■ REQUIRED ACTIONS ■
**A)** In the vampire folklore passage, list every kind of creature or person whose death is named as evidence that a vampire was active in a locality.
**B)** Write the next part of the vampire folklore passage, starting after its final sentence.

■ PAGE EXCERPT ■
☆ ☆ ☆ ☆ ☆

Cultural practices often arose that were intended to prevent a recently deceased loved one from turning into an undead revenant. Burying a corpse upside-down was widespread, as was placing earthly objects, such as scythes or sickles, near the grave to satisfy any demons entering the body or to appease the dead so that it would not wish to arise from its coffin. This method resembles the Ancient Greek practice of placing an obolus in the corpse's mouth to pay the toll to cross the River Styx in the underworld; it has been argued that instead, the coin was intended to ward off any evil spirits from entering the body, and this may have influenced later vampire folklore. This tradition persisted in modern Greek folklore about the vrykolakas, in which a wax cross and piece of pottery with the inscription "Jesus Christ conquers" were placed on the corpse to prevent the body from becoming a vampire. Other methods commonly practised in Europe included severing the tendons at the knees or placing poppy seeds, millet, or sand on the ground at the grave site of a presumed vampire; this was intended to keep the vampire occupied all night by counting the fallen grains. Similar Chinese narratives state that if a vampire-like being came across a sack of rice, it would have to count every grain; this is a theme encountered in myths from the Indian subcontinent as well as in South American tales of witches and other sorts of evil or mischievous spirits or beings.
Identifying vampires
Many elaborate rituals were used to identify a vampire. One method of finding a vampire's grave involved leading a virgin boy through a graveyard or church grounds on a virgin stallion — the horse would supposedly balk at the grave in question. Generally a black horse was required, though in Albania it should be white. Holes appearing in the earth over a grave were taken as a sign of vampirism.
Corpses thought to be vampires were generally described as having a healthier appearance than expected, plump and showing little or no signs of decomposition. In some cases, when suspected graves were opened, villagers even described the corpse as having fresh blood from a victim all over its face. Evidence that a vampire was active in a given locality included death of cattle, sheep, relatives or neighbours. Folkloric vampires could also make their presence felt by engaging in minor poltergeist-like activity, such as hurling stones on roofs or moving household objects, and pressing on people in their sleep.
Protection
Apotropaics—mundane or sacred items able to ward off revenants—such as garlic or holy water are common in vampire folklore. The items vary from region to region; a branch of wild rose and hawthorn plant are said to harm vampires; in Europe, sprinkling mustard seeds on the roof of a house was said to keep them away. Other apotropaics include sacred items, for example a crucifix, rosary, or holy water. Vampires are said to be unable to walk on consecrated ground, such as those of churches or temples, or cross running water. Although not traditionally regarded as an apotropaic, mirrors have been used to ward off vampires when placed facing outwards on a door (vampires do not have a reflection and in some cultures, do not cast shadows, perhaps as a manifestation of the vampire's lack of a soul). This attribute, although not universal (the Greek vrykolakas/tympanios was capable of both reflection and shadow), was utilized by Bram Stoker in Dracula and has remained popular with subsequent authors and filmmakers. Some traditions also hold that a vampire cannot enter a house unless invited by the owner, although after the first invitation they can come and go as they please. Though folkloric vampires were believed to be more active at night, they were not generally considered vulnerable to sunlight.

☆ ☆ ☆ ☆ ☆

■ DATASET SECTION ■
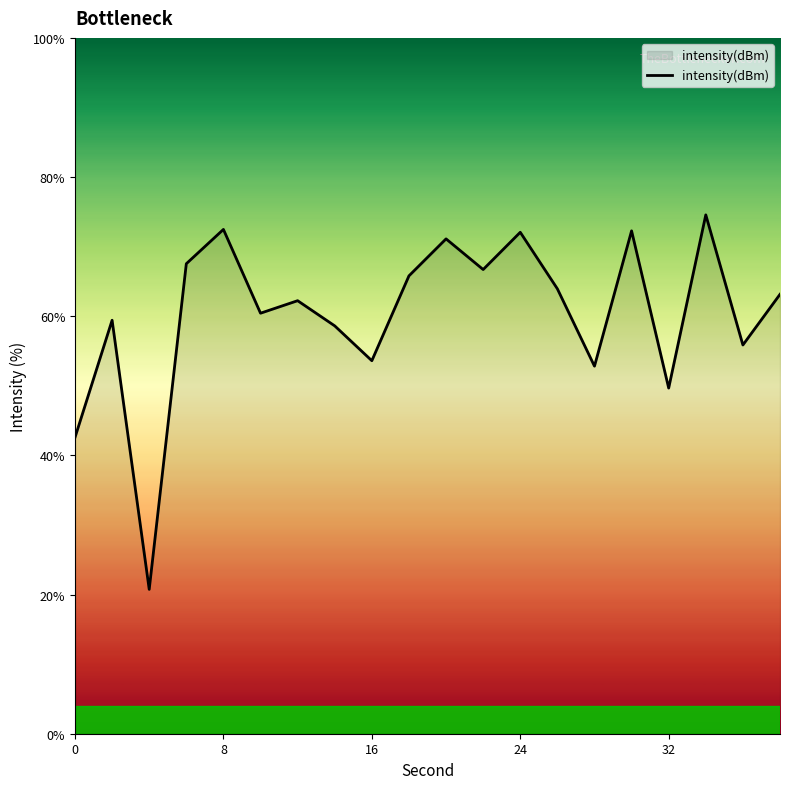

How many values are below 63?

10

☆ ☆ ☆ ☆ ☆

■ RESPONSES PER TASK ■
**A)** cattle, sheep, relatives, neighbours

**B)**
Methods of destroying suspected vampires varied, with staking the most commonly cited method, particularly in southern Slavic cultures. Ash was the preferred wood in Russia and the Baltic states, or hawthorn in Serbia, with a record of oak in Silesia. Potential vampires were most often staked though the heart, though the mouth was targeted in Russia and northern Germany and the stomach in northeastern Serbia. Piercing the skin of the chest was a way of "deflating" the bloated vampire; this is similar to the act of burying sharp objects, such as sickles, in with the corpse, so that they may penetrate the skin if the body bloats sufficiently while transforming into a revenant. Decapitation was the preferred method in German and western Slavic areas, with the head buried between the feet, behind the buttocks or away from the body. This act was seen as a way of hastening the departure of the soul, which in some cultures, was said to linger in the corpse. The vampire's head, body, or clothes could also be spiked and pinned to the earth to prevent rising. Gypsies drove steel or iron needles into a corpse's heart and placed bits of steel in the mouth, over the eyes, ears and between the fingers at the time of burial. They also placed hawthorn in the corpse's sock or drove a hawthorn stake through the legs. Further measures included pouring boiling water over the grave or complete incineration of the body. In the Balkans a vampire could also be killed by being shot or drowned, by repeating the funeral service, by sprinkling holy water on the body, or by exorcism. In Romania garlic could be placed in the mouth, and as recently as the 19th century, the precaution of shooting a bullet through the coffin was taken. For resistant cases, the body was dismembered and the pieces burned, mixed with water, and administered to family members as a cure. In Saxon regions of Germany, a lemon was placed in the mouth of suspected vampires.
Ancient beliefs
Tales of supernatural beings consuming the blood or flesh of the living have been found in nearly every culture around the world for many centuries. Today we would associate these entities with vampires, but in ancient times, the term vampire did not exist; blood drinking and similar activities were attributed to demons or spirits who would eat flesh and drink blood; even the devil was considered synonymous with the vampire. Almost every nation has associated blood drinking with some kind of revenant or demon, or in some cases a deity. In India, for example, tales of vetalas, ghoul-like beings that inhabit corpses, have been compiled in the Baital Pachisi; a prominent story in the Kathasaritsagara tells of King Vikramāditya and his nightly quests to capture an elusive one. Pishacha, the returned spirits of evil-doers or those who died insane, also bear vampiric attributes. The Ancient Indian goddess Kali, with fangs and a garland of corpses or skulls, was also intimately linked with the drinking of blood. In Egypt, the goddess Sekhmet drank blood.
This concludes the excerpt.